18 December 2011
Yesterday Ada and I went to visit the Occupy Boise campsite, located downtown on the grounds of the old state courthouse. As we entered the patchwork of tents and canvas structures, some trimmed out festively for the holidays, others bearing cardboard signs (Pardon our dust – we're building a better world), a small group standing by the mess tent noticed us and waved. I waved back, and Ada, in my arms, felt emboldened to do the same. One of the group approached us. She was a smiling, dolled-up middle-aged woman who might have stepped right out of a PTA meeting. Following behind her were two others: an old thin black man, and a scruffy white guy who looked tired and dowdy as if he'd just finished a long shift in a factory. Through the tent flap I could see a man stooped over a griddle cooking breakfast for others huddled at the tables. The morning was frigid and except for the breakfast being made, the grounds were quiet, the private tents closed protectively against the frozen sky and the thicket of bare trees overhead.
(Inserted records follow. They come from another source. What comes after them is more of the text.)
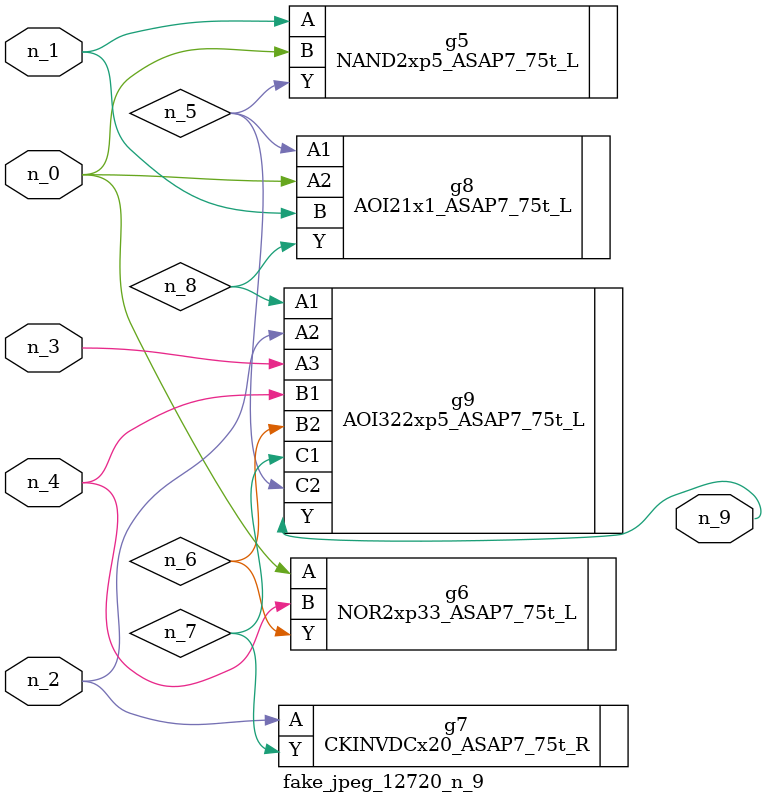
<source format=v>
module fake_jpeg_12720_n_9 (n_3, n_2, n_1, n_0, n_4, n_9);

input n_3;
input n_2;
input n_1;
input n_0;
input n_4;

output n_9;

wire n_8;
wire n_6;
wire n_5;
wire n_7;

NAND2xp5_ASAP7_75t_L g5 ( 
.A(n_1),
.B(n_0),
.Y(n_5)
);

NOR2xp33_ASAP7_75t_L g6 ( 
.A(n_0),
.B(n_4),
.Y(n_6)
);

CKINVDCx20_ASAP7_75t_R g7 ( 
.A(n_2),
.Y(n_7)
);

AOI21x1_ASAP7_75t_L g8 ( 
.A1(n_5),
.A2(n_0),
.B(n_1),
.Y(n_8)
);

AOI322xp5_ASAP7_75t_L g9 ( 
.A1(n_8),
.A2(n_2),
.A3(n_3),
.B1(n_4),
.B2(n_6),
.C1(n_7),
.C2(n_5),
.Y(n_9)
);


endmodule
</source>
The dolled-up woman reached out her hand and brightly made introductions. I sensed in that moment their ownership of the grounds, as well as their hope that here was someone — a someone who would bring their young daughter here — who had sympathy for their cause. But politics was not the first thing out of their mouths. The woman looked polished for a reason. She had dressed up to come down here and support the Occupiers, and despite the cold, wasn't it a great day to be alive?
“I don't stay here during the week,” she said. “I only come down weekends to help out. Isn't it great? It's important for our country. So I come down and do what I can.” I asked what that was. “Oh, mostly talk to people. Get the message out. There's a big march on Monday, from the Anne Frank Memorial. You should come, bring your girl,” she enthused, glowing like a cheerleader. I asked what she did, and she upended my expectations by telling me she was a real estate agent, living in the small town of Marsing, an hour away by the Snake River. “We've all got to do what we can,” she nodded at Ada, as though acknowledging the child was doing her part just by being here. “All of us, to take back our country from the corporations and the rich who control it. You know, we've all got more in common than you think. The other day a guy came down here, a tea-partyer, and after we talked awhile he realized we were in the same boat. You just gotta focus on the same problems we all have. This one here's a tea-partyer, too.” She motioned to the white guy, who was talking earnestly with the black man. You had the feeling that all about the grounds quiet determined conversations about the betterment of the country were simmering in the tents and over the breakfast tables and among those standing about slapping their sides to keep warm. “Or he was a tea-partyer. He was just looking for something to grab on to, politics-wise. Then he lost his job. And here he is.”
The men joined us and for a while we talked politics while Ada, to my surprise, watched on without boredom, intrigued by these characters. We began to stroll, compelled by the cold to keep moving. There was a big common tent for gathering and socializing, an open tent which held clothes racks full of sweaters and second-hand garments, a row of port a potties, and other tents situated for the common needs of the grounds. A thick-gauge electrical chord ran to the common tent from an outlet at the side of the courthouse, and I remembered something I'd read about the city, to the dismay of many on the right, allowing the Occupiers to use their power. In all, the city had been fairly accommodating to the Occupiers, compassionate, you might say, to their suffering in the cold.
The old man and I fell back and I asked him where he was from. “San Francisco,” he said. When I told him Ada was born in the City, how we'd lived there for many years, he paused, his face lighting up, and smiled grandly into Ada's eyes. “You from San Francisco too!” Ada can be very cautious around strangers, but now she returned the old man's deep smile.
“You know,” he said proudly, “I have a boy, too.”
“Does he live out here?”
“Well, he was in Snake River,” he waited for me to recognize the name.
“The river?”
“The prison. Over by Ontario. He done seven years there.”
“And that's why you came out here, to be near him?”
“Yes.”
“But he's out now? He's doing alright?”
The old man's face lit up again, a radiant sad joy: “My boy is doing good. My boy is doing good.”
We walked about under the leafless oak and silver maple trees. The old man talked dreamily of San Francisco. Boise had been good to him — “the people are very nice here” — but he longed to be back near the water and hills of the bay. He spoke slowly, precisely, and the space between his words was the dream space of the open road, the careful space that one develops around themselves after years of being alone and wandering. I could tell the old man had a great love, or at least a great memory of love, for his boy, and he needed to be near his son in order to give body to that love. His son was living in San Francisco again and soon he meant to move back there. I hoped that he would, but I couldn't help feeling that it was all just more dreaming, the story he told himself and strangers to give some narrative to his life, some texture just out of reach.
As we circled around to the mess tent, Ada began to get cranky. She was cold and restless. The other two had gone inside the mess tent for breakfast, and the old man and I stopped to say our goodbyes.
“So I guess you'll be leaving for SF soon?” I asked.
“Oh, no,” he said adamantly. “I got work to do still. I'll be here till spring, at least.”